++++ Data for this exercise ++++

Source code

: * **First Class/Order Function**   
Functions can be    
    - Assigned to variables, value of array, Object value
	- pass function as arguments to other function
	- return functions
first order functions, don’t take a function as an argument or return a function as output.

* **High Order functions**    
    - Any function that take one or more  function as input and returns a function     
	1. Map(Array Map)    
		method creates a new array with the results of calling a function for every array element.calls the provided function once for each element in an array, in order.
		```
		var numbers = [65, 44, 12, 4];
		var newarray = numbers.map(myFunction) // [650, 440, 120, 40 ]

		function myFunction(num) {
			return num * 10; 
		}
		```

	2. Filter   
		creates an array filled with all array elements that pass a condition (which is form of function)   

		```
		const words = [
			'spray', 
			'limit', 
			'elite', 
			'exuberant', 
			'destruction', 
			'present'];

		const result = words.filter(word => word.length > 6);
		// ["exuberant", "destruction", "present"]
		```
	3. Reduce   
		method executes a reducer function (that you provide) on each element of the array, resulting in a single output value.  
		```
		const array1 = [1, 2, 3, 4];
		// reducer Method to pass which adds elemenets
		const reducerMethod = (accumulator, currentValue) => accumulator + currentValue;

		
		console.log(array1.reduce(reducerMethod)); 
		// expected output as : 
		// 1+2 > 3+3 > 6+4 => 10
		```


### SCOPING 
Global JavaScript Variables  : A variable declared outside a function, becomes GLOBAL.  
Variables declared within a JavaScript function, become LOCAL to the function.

++++

#### What you have to do
Scan the records for the string "myFunction" and show every line that contains it.

#### Written answer
		var newarray = numbers.map(myFunction) // [650, 440, 120, 40 ]
		function myFunction(num) {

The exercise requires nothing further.